• [TASK TO COMPLETE]:
In the lines from the one with "Schlüsseldienst Wernau" up to and including the one with "LEPORANO (Taranto)", swap "preiswert" for "günstig" and give only those lines back with nothing else changed.

------------

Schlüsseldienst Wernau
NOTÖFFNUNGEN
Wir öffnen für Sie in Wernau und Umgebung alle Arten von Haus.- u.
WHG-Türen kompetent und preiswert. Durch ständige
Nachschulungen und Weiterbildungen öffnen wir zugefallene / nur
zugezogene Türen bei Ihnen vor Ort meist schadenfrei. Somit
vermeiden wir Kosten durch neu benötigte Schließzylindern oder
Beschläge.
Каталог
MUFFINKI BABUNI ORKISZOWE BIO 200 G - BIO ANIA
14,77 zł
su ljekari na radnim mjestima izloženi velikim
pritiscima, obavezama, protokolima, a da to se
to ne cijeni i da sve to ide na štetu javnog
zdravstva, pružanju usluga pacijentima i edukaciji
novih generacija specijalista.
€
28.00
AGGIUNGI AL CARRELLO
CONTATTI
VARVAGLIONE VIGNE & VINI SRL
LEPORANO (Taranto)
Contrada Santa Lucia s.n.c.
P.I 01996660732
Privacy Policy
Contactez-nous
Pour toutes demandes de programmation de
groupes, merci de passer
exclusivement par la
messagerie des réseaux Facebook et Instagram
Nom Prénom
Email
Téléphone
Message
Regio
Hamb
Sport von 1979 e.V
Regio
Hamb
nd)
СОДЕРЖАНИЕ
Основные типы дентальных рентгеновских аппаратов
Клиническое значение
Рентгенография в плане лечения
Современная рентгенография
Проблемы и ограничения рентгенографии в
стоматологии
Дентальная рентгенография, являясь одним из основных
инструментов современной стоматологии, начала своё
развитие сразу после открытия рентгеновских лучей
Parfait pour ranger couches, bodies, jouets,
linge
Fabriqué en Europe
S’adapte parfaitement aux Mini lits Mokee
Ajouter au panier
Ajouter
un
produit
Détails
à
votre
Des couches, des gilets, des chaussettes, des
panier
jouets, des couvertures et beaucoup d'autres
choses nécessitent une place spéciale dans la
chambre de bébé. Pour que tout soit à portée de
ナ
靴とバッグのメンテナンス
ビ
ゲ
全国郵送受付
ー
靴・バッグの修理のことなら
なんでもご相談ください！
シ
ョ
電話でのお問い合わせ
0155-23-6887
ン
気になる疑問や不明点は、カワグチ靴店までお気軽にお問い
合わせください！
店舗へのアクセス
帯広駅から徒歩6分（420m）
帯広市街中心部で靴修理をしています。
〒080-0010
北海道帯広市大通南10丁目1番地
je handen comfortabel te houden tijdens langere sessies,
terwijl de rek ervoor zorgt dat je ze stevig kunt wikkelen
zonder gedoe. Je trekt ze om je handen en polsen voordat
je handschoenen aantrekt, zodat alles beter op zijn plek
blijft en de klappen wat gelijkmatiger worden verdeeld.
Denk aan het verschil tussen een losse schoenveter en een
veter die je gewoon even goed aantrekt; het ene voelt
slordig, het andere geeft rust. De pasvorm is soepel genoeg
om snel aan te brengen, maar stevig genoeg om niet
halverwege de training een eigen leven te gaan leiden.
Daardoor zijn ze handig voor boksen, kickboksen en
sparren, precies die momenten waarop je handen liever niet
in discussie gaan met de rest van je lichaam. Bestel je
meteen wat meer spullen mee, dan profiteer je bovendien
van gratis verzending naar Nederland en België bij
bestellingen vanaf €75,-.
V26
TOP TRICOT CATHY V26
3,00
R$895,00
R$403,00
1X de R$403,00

------------

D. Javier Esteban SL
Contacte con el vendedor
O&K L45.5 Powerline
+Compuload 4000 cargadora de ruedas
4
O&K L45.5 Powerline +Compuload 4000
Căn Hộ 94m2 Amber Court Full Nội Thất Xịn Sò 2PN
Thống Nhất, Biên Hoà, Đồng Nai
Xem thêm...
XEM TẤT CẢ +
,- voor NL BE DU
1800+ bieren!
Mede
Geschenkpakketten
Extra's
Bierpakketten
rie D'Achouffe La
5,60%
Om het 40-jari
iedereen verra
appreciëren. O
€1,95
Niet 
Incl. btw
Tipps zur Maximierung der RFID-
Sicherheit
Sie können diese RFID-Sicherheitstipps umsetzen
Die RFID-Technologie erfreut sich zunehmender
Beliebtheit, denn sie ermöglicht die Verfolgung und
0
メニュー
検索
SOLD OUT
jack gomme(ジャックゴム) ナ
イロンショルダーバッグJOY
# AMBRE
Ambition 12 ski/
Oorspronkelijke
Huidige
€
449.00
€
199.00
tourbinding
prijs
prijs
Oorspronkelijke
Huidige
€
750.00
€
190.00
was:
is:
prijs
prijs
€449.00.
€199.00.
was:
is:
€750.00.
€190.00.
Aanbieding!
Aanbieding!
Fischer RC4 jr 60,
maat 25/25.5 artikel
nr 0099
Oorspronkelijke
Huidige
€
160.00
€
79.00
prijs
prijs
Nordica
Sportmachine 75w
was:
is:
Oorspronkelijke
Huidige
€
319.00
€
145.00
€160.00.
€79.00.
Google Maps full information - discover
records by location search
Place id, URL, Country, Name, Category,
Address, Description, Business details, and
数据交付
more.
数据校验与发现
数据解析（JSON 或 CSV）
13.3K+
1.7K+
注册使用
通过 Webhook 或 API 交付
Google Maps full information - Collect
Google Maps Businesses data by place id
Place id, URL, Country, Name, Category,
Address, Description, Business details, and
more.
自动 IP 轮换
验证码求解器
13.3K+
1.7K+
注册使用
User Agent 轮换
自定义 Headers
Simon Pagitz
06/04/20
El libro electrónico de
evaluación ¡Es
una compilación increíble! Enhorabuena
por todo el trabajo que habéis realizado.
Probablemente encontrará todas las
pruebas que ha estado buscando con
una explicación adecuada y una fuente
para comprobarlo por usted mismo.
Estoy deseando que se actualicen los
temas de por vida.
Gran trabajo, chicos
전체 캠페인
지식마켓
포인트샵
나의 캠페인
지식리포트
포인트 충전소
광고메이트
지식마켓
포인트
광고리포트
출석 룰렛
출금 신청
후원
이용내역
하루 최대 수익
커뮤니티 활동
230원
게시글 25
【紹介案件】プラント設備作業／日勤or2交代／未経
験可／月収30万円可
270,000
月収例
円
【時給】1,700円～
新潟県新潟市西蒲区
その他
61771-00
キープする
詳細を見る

------------

• [ANSWER TO THIS PROBLEM]:
Schlüsseldienst Wernau
NOTÖFFNUNGEN
Wir öffnen für Sie in Wernau und Umgebung alle Arten von Haus.- u.
WHG-Türen kompetent und günstig. Durch ständige
Nachschulungen und Weiterbildungen öffnen wir zugefallene / nur
zugezogene Türen bei Ihnen vor Ort meist schadenfrei. Somit
vermeiden wir Kosten durch neu benötigte Schließzylindern oder
Beschläge.
Каталог
MUFFINKI BABUNI ORKISZOWE BIO 200 G - BIO ANIA
14,77 zł
su ljekari na radnim mjestima izloženi velikim
pritiscima, obavezama, protokolima, a da to se
to ne cijeni i da sve to ide na štetu javnog
zdravstva, pružanju usluga pacijentima i edukaciji
novih generacija specijalista.
€
28.00
AGGIUNGI AL CARRELLO
CONTATTI
VARVAGLIONE VIGNE & VINI SRL
LEPORANO (Taranto)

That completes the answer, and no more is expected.